Before my interest in Korea really started, I was passionated by the performances of the Japanese KODO-drummers. From this point I started to look for information about Korean drums.
In 2000 I saw a TV trailor about a Korea drumgroup performance in Belgium and I went there to watch the performance. What I saw there was really amazing. Korea`s Didim`s Dance Company, on tour in Europe, brought a more than 2 hours impressive show full of percussion with all kind of drums, dance, songs …. This was top level entertainment and the audience was so entousiast what resulted in a more than 10 minutes during standing ovation. It was the best performance I had ever seen before and I left with the desire to see more of this kind of music.
One year later, at a local restaurant in Brussels, I heard about the upcoming Korean Cultural Festival in Brussels. Together with some students, I attended two live performances by Samul Nori (사물놀이), lead by the famous Kim Deok Soo. The energetic and vibrating outdoor performance grasped people`s attention and in a short time the many visitors at the Brussels Grand Place gathered around the colorful clothed Samul Nori performers.

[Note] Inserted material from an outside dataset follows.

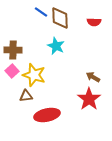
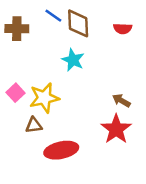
brown cross: (13, 50) -> (17, 29), moved
yellow star: (34, 75) -> (44, 98), turned -30

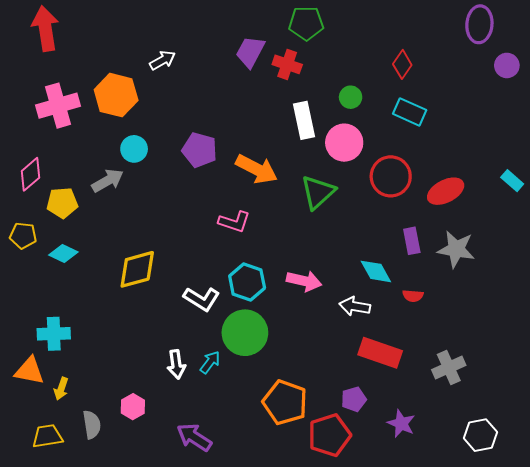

During my later Korea visits I regularly enjoyed Samul Nori performances at Suwon Folk Village or Seoul Nori Madang (near Lotte World). Almost every Samul Nori group looks same. They play almost the similar repertoire, wear the same colorful clothes and play the same instruments, and there are some good reasons for. Samulnori reflects the “um-yang” philosophy, influenced by sjamanism and Korean buddhism.
The words SA (four), MUL (object) and NORI (play) can be translated as “a play with four things“. Samulnori has its origin in nong-ak (farmers` dance) and was traditionally performed in the villages to celebrate good harvest.
Samulnori is played on 4 different instruments. All of them are related to different weather conditions.
- The changgu (장구) is an hourglass shaped drum representing the sound of the rain (um – earth)
- The buk (북) is a drum associated with the clouds in the sky (um – earth)
- The ching (징) is a big gong representing the sounds of the wind (yang – heaven)
- The kwaenggwari (꽹과리) is a small gong associated with thunder (yang – heaven).
It is often the lead instrument in farmers’ dance
Listening to the strong, vibrating sound and watching the acrobatic Samulnori creates a kind of energetic trance and makes people feel bright and happy. In Anseong, not far from Pyeongtaek, there is the Anseong Namsadang, a museum and a theater were you can enjoy the sound of Samulnori but where you can learn to play.
In autumn 2014 I had the chance to attend the famous Anseong Baudeogi Festival. It’s a yearly organized folk festival for dance and drums which is attended by many different dance groups from all over the world.